| What is expected |
Beginning at the line that contains "(349, 505) = (377, 302): none", write out each remaining line of the entries below exactly as it stands.

| Stored data |
▬▬▬
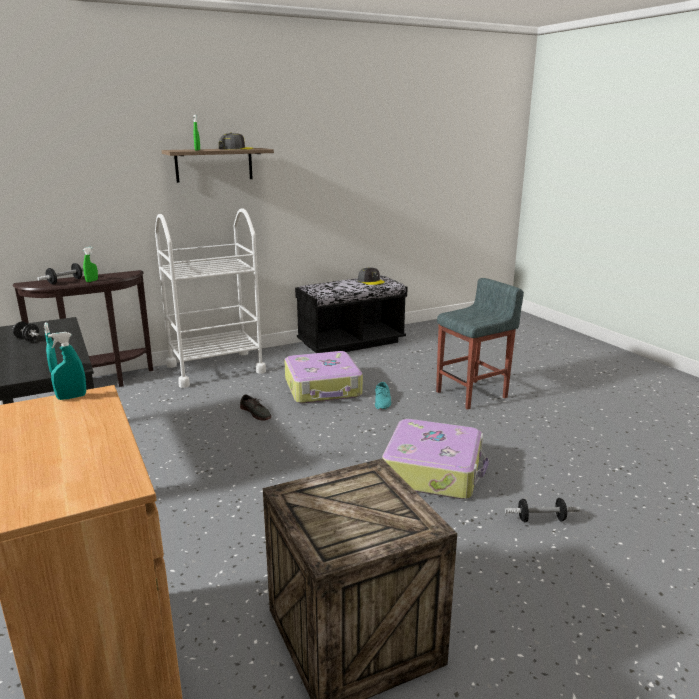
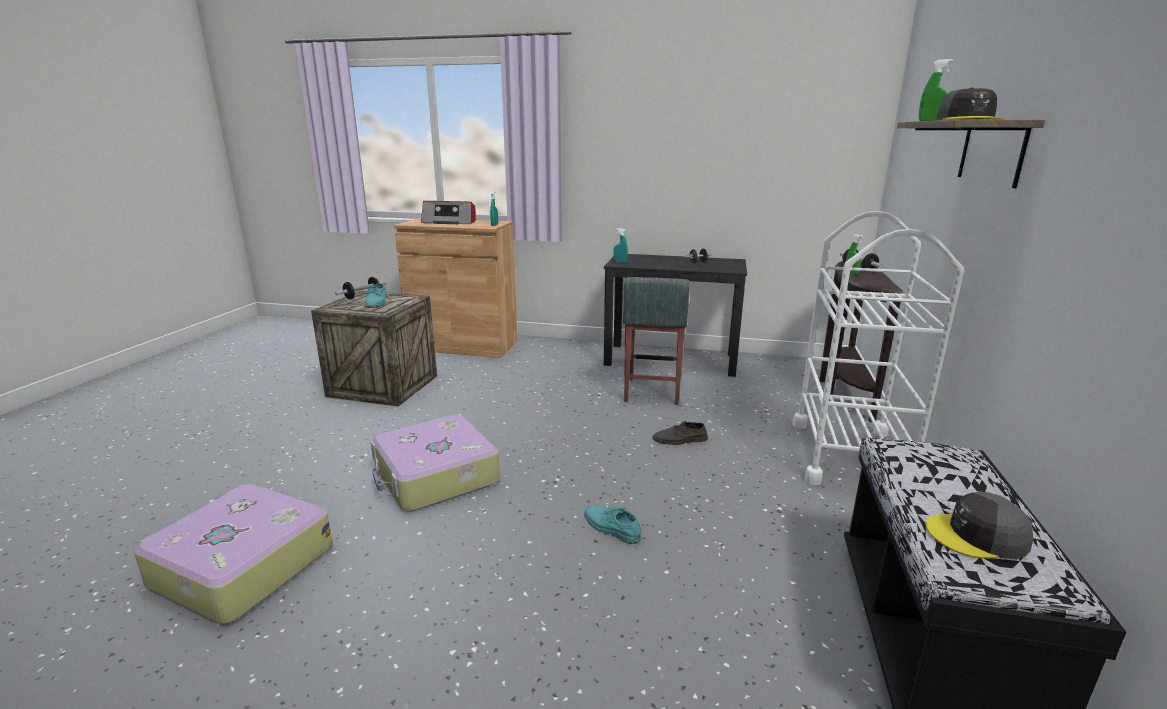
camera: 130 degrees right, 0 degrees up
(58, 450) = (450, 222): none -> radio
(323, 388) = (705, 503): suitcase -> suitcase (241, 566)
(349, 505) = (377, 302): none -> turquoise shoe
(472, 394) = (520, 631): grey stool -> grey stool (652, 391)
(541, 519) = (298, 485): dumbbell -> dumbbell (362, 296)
▬▬▬
| Your response |
(349, 505) = (377, 302): none -> turquoise shoe
(472, 394) = (520, 631): grey stool -> grey stool (652, 391)
(541, 519) = (298, 485): dumbbell -> dumbbell (362, 296)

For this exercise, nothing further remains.